The Last Englishman by Roland Chambers
The Last Englishman by Roland Chambers
A biography of Arthur Ransome is every bit as contradictory as its subject, says Adam Mars-Jones
In 1919, Sir Cavendish-Bentinck summed up Arthur Ransome's character for the benefit of the Foreign Office: "He is really rather a coward and is trying to run with the hare and hunt with the hounds." It's hard to dispute that verdict. Ransome had turned himself from jobbing literary journalist into a self-proclaimed expert on the Russian Revolution, but his great gift was for ignoring contradictions, his own most of all.
In Russia, he had access to important figures (first Trotsky, then Lenin) and seemed to subscribe to their analyses and actions, but when he returned to Britain he worried about "some swine" blackballing his application to the Royal Cruising Club.
This is Roland Chambers's first biography and it shows. The attempts at historical overview tend to be cartoonish. "The imperial household was run by the Tsarina, who, fearing for the life of her haemophiliac son, had become the slave of Rasputin, a lecherous holy man whom she believed possessed magical powers to quench the flow of blood when the sickly child was injured." Isn't that more or less GCSE-level? Hindsight is the dry rot of historical writing. Some pages here are honeycombed with it, to the point of crumbling away. When you say someone was "destined to be friends" with your subject, you invoke a past in which things could not have been otherwise, and what becomes of history then?
Chambers has learnt how unreliable a witness Ransome was by comparing his notebooks with his autobiography. The journey from Estonia to Moscow in 1919, during which the worst ordeal was in fact riding on a hospital train, becomes a boys' adventure story, with Bolsheviks threatening to shoot him until he calls their bluff by saying Lenin will be very angry if they do.

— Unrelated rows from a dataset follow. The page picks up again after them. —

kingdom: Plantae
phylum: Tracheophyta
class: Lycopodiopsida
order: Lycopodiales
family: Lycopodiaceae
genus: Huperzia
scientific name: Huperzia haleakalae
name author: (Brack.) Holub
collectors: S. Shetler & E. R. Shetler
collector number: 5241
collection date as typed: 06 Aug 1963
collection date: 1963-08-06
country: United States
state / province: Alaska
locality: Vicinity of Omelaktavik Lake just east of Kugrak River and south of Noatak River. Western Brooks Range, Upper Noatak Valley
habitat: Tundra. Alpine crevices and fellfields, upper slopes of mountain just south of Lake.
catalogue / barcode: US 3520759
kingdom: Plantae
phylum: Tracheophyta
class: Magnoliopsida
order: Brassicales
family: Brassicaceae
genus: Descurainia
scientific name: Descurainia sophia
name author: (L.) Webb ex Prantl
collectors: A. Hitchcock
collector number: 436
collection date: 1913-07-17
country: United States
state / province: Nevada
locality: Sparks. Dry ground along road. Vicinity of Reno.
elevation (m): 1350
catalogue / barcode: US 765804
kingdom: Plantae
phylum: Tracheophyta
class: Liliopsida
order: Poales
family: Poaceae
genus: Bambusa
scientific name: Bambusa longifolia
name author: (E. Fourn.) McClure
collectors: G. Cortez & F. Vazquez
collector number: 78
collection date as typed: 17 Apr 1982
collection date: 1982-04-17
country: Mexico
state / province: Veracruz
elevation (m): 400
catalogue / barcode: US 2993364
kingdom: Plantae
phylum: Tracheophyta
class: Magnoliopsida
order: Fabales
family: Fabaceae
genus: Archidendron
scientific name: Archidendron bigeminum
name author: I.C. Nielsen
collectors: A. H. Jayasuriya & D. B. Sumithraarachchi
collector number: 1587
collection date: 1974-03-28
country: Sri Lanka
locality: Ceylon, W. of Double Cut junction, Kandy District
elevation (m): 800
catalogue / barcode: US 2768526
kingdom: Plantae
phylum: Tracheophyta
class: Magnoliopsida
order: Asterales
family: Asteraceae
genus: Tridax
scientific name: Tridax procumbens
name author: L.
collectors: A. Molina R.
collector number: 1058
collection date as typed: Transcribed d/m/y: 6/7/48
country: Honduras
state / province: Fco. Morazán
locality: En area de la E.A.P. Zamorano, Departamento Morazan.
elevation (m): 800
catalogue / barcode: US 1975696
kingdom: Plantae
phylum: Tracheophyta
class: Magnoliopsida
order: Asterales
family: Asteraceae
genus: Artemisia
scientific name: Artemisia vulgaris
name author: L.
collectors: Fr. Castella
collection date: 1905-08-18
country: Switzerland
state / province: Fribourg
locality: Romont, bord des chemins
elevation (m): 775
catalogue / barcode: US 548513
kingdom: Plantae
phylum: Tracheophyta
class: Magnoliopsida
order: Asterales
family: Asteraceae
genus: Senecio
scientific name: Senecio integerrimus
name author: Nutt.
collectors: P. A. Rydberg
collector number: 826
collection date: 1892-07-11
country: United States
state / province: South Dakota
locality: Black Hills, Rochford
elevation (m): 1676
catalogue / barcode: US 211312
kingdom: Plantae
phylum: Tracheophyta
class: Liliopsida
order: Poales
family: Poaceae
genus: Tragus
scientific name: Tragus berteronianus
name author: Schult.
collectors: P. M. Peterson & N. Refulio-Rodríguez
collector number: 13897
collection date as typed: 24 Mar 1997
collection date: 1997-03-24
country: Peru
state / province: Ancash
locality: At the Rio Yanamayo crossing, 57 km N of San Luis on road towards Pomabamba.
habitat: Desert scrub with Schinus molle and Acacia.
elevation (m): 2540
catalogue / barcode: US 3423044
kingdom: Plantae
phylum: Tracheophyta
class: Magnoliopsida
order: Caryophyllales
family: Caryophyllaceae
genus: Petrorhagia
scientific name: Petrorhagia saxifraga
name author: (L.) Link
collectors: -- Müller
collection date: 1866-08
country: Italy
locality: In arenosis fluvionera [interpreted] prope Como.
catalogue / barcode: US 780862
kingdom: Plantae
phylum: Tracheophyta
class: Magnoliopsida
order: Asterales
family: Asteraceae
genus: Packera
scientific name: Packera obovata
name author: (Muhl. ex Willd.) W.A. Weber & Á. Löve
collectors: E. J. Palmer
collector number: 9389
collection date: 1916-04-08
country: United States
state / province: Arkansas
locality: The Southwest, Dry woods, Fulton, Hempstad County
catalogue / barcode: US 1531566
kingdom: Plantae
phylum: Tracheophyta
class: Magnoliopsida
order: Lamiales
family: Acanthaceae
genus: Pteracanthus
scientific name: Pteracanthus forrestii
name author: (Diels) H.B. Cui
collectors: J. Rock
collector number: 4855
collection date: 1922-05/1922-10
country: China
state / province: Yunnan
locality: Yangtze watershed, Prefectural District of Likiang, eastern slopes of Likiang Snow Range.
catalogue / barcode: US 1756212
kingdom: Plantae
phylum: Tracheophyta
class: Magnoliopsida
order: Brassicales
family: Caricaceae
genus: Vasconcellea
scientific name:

Should we trust Ransome's testimony elsewhere just because there's no evidence to contradict it? His first marriage (to Ivy Walker) unravelled and no letters from her survive that predate the divorce. So what alternative does Chambers have to accepting Ransome's retrospective dismissal of Ivy's character? Well, he could lean a bit harder on some pieces of evidence before describing her as "all whimsy". In 1910, there was nothing whimsical about wanting your husband to be present during labour, as Ivy did. It was highly unusual and suggests she wanted a marriage of equals, without the traditional discretions. The choice of name for their daughter, Tabitha, is also rather startling, since it derives from a joke Ivy made when asked what she would do if she had twins: "Oh, drown the black one and keep the tabby." A woman of the period capable of such taboo humour certainly didn't regard motherhood as a sacred duty.
Chambers suggests that Ransome's departure on his travels in 1913 was an act of marital desertion. There's no evidence of that. He's closer to the truth when he says: "Ransome's approach to his marriage was to make no choice at all."
He was out of Russia for those "10 days that shook the world" in October 1917, and soon after his return he met Evgenia Shelepina. Doesn't it seem fishy that he should become involved with Trotsky's secretary after writing an admiring interview with her master for the UK press? Chambers doesn't raise the possibility she was officially encouraged in their relationship. He was certainly a useful resource.
Ransome knew which side his bread was buttered on, though he may not have realised how busily it was being buttered on both sides, by British and Bolshevik agencies alike. He was nothing as complicated as a double agent, but was useful to each side only if he had some standing with the other.
His sense of human reality was certainly defective; at one point, he offered to intercede on behalf of British prisoners of war in Russia, but that was a ploy. He was between journalistic jobs just then and needed a visa if he was to bring Evgenia to England.
She brought with her more than a million roubles' worth of jewels to further the interests of the revolution in Britain. He asked her to sign an affidavit, pledging she would conspire no more. They seem to have made the best of it and she was certainly better off in the Lake District than she would have been in her own country, when "Trotsky's secretary" stopped looking so good on a comrade's CV.
Ransome began to write the children's books for which he is now known. Occasionally, he took an interest in Tabitha, his actual child, inevitably more demanding than the ones he made up. She emerges as tragic and admirable. He wanted her to return his collection of books. She refused, saying: "It is all I have got of ever having had a father." She wouldn't be grateful for his paying the bills. He told her: "There is no such thing as unearned money." She would have been within her rights to reply that there is no such thing as unearned love.